Despite the common apprehensions regarding the aging population, this work aims to argue, on both deontological
and utilitarian moral grounds, that any increase in general life-expectancy will be beneficial for the Middle East,
countering the common fears associated with this increase. A set of ethical arguments concerning increasing longevity is
presented, from both the deontological and utilitarian perspective. A wide selection of economic, psychological, demographic
and epidemiological literature and databases is analyzed to determine common correlates of extended longevity.

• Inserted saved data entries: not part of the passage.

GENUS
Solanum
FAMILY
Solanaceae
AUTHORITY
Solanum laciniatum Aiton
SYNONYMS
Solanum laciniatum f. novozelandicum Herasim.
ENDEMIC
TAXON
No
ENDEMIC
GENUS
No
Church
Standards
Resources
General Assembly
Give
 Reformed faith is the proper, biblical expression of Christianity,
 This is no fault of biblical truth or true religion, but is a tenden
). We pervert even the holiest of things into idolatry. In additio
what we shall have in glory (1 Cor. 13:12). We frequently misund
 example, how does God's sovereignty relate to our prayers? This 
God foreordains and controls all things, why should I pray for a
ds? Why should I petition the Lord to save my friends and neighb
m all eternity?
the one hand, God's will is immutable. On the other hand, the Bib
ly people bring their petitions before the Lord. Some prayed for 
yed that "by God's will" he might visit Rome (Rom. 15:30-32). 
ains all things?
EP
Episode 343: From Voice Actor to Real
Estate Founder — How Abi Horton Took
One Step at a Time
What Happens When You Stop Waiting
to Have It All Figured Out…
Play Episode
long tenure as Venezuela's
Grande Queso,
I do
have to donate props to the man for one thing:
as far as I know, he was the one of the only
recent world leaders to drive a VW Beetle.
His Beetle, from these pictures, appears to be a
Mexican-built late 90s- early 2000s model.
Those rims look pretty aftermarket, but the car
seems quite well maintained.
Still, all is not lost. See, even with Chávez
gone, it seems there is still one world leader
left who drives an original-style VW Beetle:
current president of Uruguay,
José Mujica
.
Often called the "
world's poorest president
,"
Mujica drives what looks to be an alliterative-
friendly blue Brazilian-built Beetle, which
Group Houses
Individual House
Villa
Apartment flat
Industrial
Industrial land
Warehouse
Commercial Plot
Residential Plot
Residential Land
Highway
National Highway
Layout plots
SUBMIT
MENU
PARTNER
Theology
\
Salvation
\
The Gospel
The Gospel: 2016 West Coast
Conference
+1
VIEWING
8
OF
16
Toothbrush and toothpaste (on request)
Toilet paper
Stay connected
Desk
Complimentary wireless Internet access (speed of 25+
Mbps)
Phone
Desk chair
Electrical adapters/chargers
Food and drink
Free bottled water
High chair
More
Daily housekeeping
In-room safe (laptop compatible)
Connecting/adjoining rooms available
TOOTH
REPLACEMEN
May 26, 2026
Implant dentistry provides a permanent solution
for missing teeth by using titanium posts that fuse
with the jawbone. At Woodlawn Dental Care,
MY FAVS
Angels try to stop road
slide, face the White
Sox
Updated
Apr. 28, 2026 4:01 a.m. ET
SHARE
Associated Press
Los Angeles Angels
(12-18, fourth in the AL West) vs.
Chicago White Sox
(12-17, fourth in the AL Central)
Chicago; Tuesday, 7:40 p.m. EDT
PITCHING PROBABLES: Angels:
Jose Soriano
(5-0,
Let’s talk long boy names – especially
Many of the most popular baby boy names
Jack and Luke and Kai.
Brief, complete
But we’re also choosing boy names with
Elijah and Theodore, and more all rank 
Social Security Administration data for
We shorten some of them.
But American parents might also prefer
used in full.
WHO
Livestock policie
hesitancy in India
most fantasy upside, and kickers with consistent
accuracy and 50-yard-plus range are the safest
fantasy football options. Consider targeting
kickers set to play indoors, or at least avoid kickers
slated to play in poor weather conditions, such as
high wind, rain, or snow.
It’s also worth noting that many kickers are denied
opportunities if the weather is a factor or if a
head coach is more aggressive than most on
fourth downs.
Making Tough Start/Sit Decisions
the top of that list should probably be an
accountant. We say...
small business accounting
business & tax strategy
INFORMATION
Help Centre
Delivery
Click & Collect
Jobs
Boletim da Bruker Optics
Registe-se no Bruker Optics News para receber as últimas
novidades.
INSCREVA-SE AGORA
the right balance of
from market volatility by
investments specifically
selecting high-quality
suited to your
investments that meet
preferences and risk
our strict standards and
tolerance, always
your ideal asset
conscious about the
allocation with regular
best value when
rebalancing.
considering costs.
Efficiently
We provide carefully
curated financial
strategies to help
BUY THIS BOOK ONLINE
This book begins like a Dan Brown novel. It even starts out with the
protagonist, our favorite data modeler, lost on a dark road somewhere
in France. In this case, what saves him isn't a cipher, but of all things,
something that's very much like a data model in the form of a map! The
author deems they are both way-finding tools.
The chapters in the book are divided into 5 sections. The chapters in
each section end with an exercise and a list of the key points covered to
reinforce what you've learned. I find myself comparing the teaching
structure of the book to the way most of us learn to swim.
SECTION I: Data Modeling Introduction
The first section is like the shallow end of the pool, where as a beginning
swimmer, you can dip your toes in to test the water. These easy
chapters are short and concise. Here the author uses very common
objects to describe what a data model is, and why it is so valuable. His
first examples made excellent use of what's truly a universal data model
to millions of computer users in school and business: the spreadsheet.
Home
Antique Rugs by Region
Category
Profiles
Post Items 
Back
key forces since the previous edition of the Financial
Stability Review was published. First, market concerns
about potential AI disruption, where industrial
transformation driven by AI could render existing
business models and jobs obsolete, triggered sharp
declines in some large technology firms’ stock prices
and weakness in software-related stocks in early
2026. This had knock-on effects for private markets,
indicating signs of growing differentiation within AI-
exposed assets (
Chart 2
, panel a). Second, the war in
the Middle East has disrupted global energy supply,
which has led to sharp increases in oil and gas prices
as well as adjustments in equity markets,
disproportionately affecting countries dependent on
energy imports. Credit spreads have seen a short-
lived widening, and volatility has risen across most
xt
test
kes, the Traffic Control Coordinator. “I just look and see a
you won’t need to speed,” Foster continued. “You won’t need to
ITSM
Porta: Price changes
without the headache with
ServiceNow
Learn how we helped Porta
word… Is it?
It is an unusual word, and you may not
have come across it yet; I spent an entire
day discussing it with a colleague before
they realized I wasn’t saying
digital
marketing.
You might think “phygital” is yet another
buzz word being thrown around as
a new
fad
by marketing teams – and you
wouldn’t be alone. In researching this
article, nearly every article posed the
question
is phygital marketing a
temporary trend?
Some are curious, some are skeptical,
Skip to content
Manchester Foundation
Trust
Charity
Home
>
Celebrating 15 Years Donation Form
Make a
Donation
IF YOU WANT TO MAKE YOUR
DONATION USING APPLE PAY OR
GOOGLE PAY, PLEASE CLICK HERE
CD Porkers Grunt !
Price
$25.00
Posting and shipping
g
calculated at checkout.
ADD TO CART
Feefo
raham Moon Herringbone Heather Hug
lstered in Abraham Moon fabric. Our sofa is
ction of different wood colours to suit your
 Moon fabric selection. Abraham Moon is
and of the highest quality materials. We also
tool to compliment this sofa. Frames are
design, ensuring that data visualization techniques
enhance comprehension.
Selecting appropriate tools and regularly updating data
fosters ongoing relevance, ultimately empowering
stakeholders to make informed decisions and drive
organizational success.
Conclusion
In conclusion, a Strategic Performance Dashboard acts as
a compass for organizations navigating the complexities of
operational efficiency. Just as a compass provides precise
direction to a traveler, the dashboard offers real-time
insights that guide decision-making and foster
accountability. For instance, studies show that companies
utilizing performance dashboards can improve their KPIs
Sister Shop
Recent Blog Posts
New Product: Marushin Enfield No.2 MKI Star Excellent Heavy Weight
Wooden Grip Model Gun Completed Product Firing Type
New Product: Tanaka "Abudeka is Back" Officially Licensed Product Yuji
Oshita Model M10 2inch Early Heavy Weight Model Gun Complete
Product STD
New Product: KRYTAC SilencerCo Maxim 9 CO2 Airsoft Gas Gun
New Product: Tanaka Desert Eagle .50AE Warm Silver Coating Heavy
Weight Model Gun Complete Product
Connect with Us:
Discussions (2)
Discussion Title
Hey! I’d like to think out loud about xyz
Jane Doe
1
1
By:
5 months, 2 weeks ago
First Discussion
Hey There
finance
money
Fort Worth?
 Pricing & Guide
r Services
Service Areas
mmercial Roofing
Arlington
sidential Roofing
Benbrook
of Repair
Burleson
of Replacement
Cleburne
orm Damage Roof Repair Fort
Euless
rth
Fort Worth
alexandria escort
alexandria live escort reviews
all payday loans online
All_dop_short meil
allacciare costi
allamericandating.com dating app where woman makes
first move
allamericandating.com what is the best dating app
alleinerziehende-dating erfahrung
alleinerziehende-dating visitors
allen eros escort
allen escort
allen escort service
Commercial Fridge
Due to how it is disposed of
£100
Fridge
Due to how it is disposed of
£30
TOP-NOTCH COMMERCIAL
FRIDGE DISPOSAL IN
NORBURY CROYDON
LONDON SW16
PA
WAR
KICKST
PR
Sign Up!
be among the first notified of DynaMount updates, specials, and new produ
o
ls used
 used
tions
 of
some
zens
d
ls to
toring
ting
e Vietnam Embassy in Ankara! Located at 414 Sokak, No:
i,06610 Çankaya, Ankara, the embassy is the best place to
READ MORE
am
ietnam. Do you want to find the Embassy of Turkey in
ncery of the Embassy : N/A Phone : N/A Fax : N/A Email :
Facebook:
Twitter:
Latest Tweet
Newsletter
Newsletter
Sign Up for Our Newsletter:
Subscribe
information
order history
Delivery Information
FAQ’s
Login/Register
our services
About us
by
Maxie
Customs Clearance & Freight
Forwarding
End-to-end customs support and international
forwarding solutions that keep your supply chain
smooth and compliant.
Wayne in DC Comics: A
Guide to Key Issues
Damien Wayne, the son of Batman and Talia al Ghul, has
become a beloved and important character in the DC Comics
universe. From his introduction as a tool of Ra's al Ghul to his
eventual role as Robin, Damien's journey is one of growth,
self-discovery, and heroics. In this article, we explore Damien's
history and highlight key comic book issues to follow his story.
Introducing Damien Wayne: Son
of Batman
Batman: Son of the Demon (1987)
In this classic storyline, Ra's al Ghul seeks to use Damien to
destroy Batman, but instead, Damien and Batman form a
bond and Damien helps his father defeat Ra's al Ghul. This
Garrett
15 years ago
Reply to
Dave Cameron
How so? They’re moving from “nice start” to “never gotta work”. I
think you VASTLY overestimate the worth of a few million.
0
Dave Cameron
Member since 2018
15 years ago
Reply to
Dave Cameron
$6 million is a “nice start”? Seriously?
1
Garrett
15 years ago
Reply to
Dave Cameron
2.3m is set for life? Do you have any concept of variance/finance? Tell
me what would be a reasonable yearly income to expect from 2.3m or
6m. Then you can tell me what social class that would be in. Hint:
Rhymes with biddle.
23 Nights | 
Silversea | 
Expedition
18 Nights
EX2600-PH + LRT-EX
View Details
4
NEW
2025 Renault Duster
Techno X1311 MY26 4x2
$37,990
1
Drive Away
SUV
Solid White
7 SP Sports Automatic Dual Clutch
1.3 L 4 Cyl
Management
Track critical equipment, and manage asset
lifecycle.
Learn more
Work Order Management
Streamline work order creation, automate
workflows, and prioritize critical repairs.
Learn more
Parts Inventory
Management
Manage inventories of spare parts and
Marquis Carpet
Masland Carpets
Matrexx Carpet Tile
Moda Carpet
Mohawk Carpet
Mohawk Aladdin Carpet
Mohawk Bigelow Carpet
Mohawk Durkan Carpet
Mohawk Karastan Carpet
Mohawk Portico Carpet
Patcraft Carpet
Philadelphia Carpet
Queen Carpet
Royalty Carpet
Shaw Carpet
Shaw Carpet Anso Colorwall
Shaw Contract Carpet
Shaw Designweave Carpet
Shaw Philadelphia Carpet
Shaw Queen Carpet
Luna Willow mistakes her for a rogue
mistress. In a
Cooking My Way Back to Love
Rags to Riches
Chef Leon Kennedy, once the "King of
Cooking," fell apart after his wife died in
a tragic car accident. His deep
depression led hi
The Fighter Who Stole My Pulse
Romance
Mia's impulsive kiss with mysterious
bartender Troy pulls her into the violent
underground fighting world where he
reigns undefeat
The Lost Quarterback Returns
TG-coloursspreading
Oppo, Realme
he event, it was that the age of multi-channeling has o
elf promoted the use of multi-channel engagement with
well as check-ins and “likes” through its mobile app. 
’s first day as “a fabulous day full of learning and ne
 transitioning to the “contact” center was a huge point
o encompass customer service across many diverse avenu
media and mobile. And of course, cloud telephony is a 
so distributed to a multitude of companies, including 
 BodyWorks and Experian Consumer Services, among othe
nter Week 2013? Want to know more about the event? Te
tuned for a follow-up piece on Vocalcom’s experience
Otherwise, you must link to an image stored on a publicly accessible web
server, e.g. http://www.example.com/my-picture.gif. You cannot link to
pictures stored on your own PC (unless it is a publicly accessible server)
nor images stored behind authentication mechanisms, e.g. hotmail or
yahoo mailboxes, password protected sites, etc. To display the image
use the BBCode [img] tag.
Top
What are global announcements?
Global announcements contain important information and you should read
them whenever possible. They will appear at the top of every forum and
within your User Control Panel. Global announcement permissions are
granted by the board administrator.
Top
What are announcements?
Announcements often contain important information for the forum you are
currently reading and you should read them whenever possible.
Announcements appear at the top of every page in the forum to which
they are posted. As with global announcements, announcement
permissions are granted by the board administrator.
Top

On the deontological grounds, the value of extended longevity is derived from the value of life preservation, regardless of
its term. On the utilitarian grounds, the value of extended longevity is demonstrated by its correlation with further human
values, such as education level and intellectual activity, economic prosperity, equality, solidarity and peacefulness. With
the common apprehensions of stagnation and scarcity due to life extension found wanting, the pursuit of longevity by the
population can be seen as a cross-cultural and cross-generational good. Though the current study mainly refers to sources
and data relevant to the Middle East, a similar pro-longevity argument can be also made for other cultural contexts. In
view of its numerous benefits, normatively, the goal of longevity should be set clearly and openly by the society, and actively
pursued, or at least discussed, in academia, the political system and broader public.